Georeferenced user-generated datasets like those extracted from Twitter and similar social media feeds are increasingly gaining the interest of spatial analysts. Such datasets oftentimes reflect a wide array of real-world phenomena. However, each of these phenomena takes place at a certain spatial scale. Therefore, user-generated datasets are of multi-scale nature. Such datasets cannot be properly dealt with using the most common analysis methods, because these are typically designed for single-scale datasets where all observations are expected to reflect one single phenomenon (e.g., crime incidents). In a new paper, which will appear in IJGIS soon, we focus on the popular local G statistics. We propose a modified scale-sensitive version of that widely used statistic. Furthermore, our approach comprises an alternative neighborhood definition that enables to extract certain scales of interest. We compared our method with the original one on a real-world Twitter dataset. Our experiments show that our approach is able to better detect spatial autocorrelation at specific scales, when multiple scales are contained in the analysed dataset. Based on the findings of our research, we identified a number of scale-related issues that our approach is able to overcome. Thus, we demonstrate the multi-scale suitability of the proposed solution.

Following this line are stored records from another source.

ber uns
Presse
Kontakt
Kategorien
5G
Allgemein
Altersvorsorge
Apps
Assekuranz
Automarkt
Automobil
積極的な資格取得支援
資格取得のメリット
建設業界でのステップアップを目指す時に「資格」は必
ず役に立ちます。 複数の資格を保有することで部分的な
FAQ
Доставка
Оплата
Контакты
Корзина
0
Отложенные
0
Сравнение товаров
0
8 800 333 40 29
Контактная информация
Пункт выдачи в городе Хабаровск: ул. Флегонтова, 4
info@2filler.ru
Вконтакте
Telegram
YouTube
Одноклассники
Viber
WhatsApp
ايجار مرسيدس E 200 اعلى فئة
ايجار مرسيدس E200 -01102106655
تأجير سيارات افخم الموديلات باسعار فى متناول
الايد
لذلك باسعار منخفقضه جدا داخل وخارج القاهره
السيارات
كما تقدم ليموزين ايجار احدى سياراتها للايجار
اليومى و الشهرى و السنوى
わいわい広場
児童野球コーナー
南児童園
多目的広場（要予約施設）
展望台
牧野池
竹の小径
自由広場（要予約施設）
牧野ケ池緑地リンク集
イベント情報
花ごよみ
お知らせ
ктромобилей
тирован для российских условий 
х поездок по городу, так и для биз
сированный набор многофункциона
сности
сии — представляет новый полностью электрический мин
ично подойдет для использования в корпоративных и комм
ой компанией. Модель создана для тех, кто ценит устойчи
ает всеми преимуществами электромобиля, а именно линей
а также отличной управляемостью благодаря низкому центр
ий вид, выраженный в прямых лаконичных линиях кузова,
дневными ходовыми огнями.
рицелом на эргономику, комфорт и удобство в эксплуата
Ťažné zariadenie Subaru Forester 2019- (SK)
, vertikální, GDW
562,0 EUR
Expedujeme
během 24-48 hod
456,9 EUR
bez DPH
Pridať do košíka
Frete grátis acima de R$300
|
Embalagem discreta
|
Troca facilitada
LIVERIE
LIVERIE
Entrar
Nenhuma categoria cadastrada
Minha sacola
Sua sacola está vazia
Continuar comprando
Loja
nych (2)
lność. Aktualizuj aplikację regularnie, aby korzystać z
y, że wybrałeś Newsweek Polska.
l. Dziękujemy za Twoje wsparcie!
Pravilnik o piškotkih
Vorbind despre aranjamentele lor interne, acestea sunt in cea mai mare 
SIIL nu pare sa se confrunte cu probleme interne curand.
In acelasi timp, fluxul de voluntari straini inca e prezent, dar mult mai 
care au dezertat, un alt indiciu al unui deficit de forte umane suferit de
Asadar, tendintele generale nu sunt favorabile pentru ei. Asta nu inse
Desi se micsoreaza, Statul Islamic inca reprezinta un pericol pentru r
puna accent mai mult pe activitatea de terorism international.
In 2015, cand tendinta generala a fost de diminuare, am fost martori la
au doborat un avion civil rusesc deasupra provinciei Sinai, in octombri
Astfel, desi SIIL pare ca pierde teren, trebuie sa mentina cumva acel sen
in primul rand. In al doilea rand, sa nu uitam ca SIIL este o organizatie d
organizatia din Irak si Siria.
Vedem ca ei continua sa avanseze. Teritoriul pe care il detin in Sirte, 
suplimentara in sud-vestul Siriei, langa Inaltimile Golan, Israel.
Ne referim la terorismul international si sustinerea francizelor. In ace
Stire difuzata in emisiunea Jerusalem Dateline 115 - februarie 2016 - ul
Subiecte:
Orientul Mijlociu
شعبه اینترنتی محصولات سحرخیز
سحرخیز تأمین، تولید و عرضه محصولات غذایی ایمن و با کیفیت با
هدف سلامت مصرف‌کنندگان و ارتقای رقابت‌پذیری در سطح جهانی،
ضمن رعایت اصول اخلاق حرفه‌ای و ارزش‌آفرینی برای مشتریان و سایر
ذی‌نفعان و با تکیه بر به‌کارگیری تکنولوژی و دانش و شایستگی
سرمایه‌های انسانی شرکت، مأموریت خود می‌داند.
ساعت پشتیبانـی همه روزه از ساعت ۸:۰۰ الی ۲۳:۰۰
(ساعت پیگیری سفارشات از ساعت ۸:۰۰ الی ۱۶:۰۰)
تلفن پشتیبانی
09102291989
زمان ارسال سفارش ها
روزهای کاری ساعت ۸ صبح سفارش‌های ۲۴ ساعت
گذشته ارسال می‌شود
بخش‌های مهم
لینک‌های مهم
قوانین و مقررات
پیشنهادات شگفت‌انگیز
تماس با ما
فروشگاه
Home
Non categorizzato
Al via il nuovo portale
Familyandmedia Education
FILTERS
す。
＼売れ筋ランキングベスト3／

The corresponding paper is currently in the production process, and thus not yet published (it is expected to be available online from the end of January). A pre-production copy of the paper can be found here:
Westerholt, R., Resch, B., and Zipf, A. (2014): A local scale-sensitive indicator of spatial autocorrelation for assessing high- and low-value clusters in multi-scale datasets. International Journal of Geographical Information Science, issue pending, pp. pending. doi:10.1080/13658816.2014.1002499.